The authors aimed to examine the association between antidepressants and risk of cataract development by performing a systematic review and meta-analysis on all eligible epidemiological studies that provided data on the association of antidepressants use with cataract risk.
Review authors included a total of seven case-control studies in the review, of which four were nested case-control studies. Three were conducted in the USA, two in Canada, and one each in the UK and Taiwan. These studies were published between 2001 and 2017. Overall, authors reported that the combined Odds Ratios (ORs) (95% confidence intervals) of cataract for selective serotonin reuptake inhibitors (SSRIs), serotonin noradrenalin reuptake inhibitors (SNRIs), and tricyclic antidepressants (TCAs) were 1.12 (1.06–1.19), 1.13 (1.04–1.24), and 1.19 (1.11–1.28), respectively. A certain degree of heterogeneity was observed by the authors across studies (P < 0.001, I2 = 92.2% for SSRIs, P = 0.026, I2 = 67.5% for SNRIs, and P = 0.092, I2 = 58.0% for TCAs).
Based on the funnel plot assessment, authors report a slight degree of publication bias within the review.

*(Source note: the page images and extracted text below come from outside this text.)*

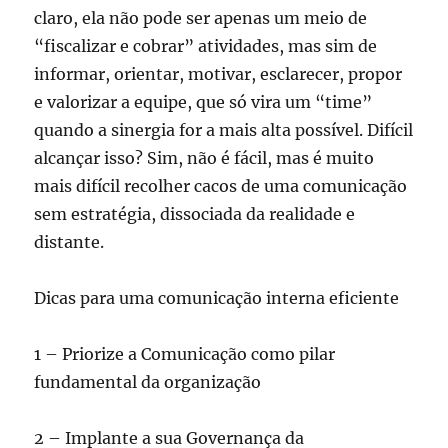
claro, ela não pode ser apenas um meio de
“fiscalizar e cobrar” atividades, mas sim de
informar, orientar, motivar, esclarecer, propor
e valorizar a equipe, que só vira um “time”
quando a sinergia for a mais alta possível. Difícil
alcançar isso? Sim, não é fácil, mas é muito
mais difícil recolher cacos de uma comunicação
sem estratégia, dissociada da realidade e
distante.
Dicas para uma comunicação interna eficiente
1 – Priorize a Comunicação como pilar
fundamental da organização
2 – Implante a sua Governança da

Based on the findings of this review, authors concluded that there is a significant association between antidepressants use and risk of cataract. However, due to heterogeneity and limited eligible studies, authors note that further prospective studies are needed to confirm the preliminary findings of this review.
Authors conduct a search on PubMed and Web of Science databases through 2017, where no restrictions were applied. Cited references of retrieved articles were also screened.

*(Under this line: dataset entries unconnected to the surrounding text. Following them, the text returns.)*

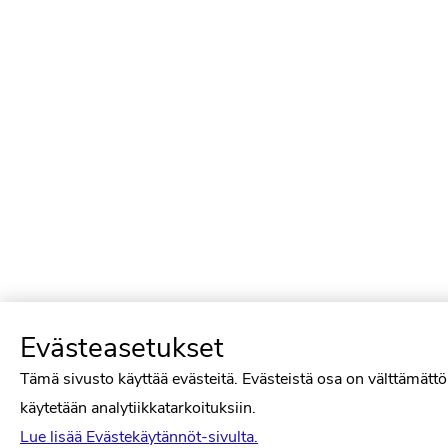
Evästeasetukset
Tämä sivusto käyttää evästeitä. Evästeistä osa on välttämättö
käytetään analytiikkatarkoituksiin.
Lue lisää Evästekäytännöt-sivulta.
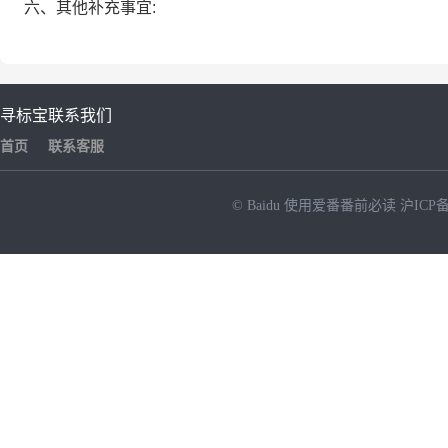
六、其他补充事宜:
寻标宝
联系我们
首页
联系客服
© Baidu
使用爱番番前必读
沪ICP备
NEW
HOT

Studies were eligible for inclusion if: 1) had cohort, nested case-control or case-control study design; 2) the exposure of interest was antidepressants use, including SSRIs, TCAs, serotonin noradrenalin reuptake inhibitors (SNRIs), and so on; 3) the endpoint of interest was cataract incidence; and 4) the risk estimate and the corresponding 95% confidence interval (CI) were reported. If multiple studies used the same population, we included the study with the largest sample size. Authors extracted data of included studies using a standard data-collection form and assessed the quality of individual studies using the Newcastle-Ottawa scale. Study selection, data extraction and quality assessment were conducted by two reviewers individually.

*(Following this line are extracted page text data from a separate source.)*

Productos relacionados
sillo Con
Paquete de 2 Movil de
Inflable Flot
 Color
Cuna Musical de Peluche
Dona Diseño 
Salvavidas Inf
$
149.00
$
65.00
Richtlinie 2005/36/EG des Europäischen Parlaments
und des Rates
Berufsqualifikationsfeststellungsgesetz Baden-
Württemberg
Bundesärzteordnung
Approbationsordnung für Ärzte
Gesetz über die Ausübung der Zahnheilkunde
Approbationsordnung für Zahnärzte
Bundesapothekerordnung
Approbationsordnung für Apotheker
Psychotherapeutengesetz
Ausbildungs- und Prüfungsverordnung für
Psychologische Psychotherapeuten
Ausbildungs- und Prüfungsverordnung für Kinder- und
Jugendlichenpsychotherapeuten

Authors conducted a meta-analysis using a DerSimonia and Laird random-effects model. For studies that separately provided estimated risk estimates for a number of categories of exposure compared with a single reference category, authors combined these risk estimates within each study using the method reported by Hamling et al’s study. Homogeneity across included studies was tested by Q statistics at the P < 0.10 level of significance. The I2 score, a quantitative measure of inconsistency across studies, was also calculated by the authors. Potential publication bias was assessed by a visual funnel plot. All analyses were performed by using STATA version 10.0 (StataCorp, College Station, TX). A P value < 0.05 was considered statistically significant, except where otherwise specified.
Authors do not discuss applicability and/or external validity of the results.
Authors note that although most included studies were performed in western countries, population characteristics still varied in genetic and environmental background, antidepressants use, and matched or adjusted confounders.
Medium confidence was attributed in the conclusions about the effects of this study. Authors used appropriate methods to search, select, extract data and assess the quality of included studies. However, authors did not contact authors/experts as part of the search strategy. Although authors reported the overall score for each included study, the limitations of each study are not clear. Authors acknowledge the presence of heterogeneity across included studies and do not draw strong policy conclusions.